Commentary: I have 2 160gb drives on this same system that hold a) the OS - C: drive, and b) applications on different designated logical drives (but not data those apps work on). Twice in maintenance various tools have indicated that these drives should be replaced because of detected CRC errors - but they keep working. I've discovered (accidentally) that these CRC errors get generated when the OS crashes - the blue screen of death, requiring a forced reset to get the PC going again. Usually, one instance for each drive for a system crash - the OS died, and the application in use also died. So it cannot be said that these errors indicated an incipient drive failure. Thus, what other errors might be similar, as in the errors in this case (see screen shot).
2. there seems no provision to delete errors that seem erroneous. Specifically, an ability to multi-stage the detected errors - ie a total count and a 'since last disk checks' count.

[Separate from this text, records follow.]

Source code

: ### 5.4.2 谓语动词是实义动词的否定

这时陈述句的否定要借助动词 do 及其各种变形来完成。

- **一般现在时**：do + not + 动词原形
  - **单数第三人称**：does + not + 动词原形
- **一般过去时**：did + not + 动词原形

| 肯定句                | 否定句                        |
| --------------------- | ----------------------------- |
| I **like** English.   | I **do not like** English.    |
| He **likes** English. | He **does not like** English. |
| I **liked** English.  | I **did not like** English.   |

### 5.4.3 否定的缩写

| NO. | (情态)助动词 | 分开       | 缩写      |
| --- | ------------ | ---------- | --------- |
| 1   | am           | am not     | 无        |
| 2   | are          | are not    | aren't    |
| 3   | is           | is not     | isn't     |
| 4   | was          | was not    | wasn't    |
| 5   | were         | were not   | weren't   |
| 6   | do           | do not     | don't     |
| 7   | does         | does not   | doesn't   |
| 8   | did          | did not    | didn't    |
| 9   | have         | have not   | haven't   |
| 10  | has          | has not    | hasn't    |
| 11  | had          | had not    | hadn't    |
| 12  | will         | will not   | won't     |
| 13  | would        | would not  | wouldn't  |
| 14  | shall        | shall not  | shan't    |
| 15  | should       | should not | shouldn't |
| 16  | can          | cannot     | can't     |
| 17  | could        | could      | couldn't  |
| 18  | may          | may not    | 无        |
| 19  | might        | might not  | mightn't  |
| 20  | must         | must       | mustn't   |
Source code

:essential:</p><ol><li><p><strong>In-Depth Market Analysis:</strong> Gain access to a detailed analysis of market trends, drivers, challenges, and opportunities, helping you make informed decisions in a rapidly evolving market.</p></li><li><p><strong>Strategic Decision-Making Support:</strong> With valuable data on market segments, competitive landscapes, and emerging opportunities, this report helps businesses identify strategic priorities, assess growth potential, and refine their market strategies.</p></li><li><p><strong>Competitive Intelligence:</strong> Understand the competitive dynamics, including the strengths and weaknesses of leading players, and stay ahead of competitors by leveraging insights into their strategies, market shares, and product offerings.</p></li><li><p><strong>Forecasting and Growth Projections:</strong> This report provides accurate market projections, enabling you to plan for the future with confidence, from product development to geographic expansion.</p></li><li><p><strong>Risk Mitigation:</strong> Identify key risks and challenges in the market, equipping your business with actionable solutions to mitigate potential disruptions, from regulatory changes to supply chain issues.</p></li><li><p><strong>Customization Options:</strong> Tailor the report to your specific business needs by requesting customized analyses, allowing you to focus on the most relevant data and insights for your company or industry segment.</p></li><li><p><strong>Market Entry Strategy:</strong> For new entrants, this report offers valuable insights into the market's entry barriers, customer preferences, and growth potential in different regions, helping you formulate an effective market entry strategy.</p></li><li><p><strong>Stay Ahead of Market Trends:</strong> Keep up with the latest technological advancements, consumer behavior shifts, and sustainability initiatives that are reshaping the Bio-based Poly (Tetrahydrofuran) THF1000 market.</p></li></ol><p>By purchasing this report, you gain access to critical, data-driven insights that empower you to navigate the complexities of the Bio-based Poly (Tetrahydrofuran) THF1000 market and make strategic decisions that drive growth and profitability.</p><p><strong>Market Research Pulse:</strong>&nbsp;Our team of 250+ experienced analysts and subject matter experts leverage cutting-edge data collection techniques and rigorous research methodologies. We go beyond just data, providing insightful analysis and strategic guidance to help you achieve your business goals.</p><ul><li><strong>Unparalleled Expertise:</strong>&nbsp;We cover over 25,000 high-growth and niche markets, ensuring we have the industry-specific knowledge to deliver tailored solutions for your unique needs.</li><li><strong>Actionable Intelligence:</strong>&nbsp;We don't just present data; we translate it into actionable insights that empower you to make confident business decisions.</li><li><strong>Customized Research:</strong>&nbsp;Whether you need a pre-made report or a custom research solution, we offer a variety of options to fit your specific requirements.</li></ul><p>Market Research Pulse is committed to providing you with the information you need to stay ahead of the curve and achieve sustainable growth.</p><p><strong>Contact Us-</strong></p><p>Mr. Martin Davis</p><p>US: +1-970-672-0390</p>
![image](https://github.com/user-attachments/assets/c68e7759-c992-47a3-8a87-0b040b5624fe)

The latter being able to be reset on a no error or successful disk check condition.
a) Does the SMART specification even provide for things like false detections and on-going condition monitoring of this sort?
b) If it does how does ADM use it?
3. Regardless of where the bad clusters reported were detected - filespace or freespace - without any specific disk read or write activity to trigger the fault detections, how would the error conditions be detected on drive?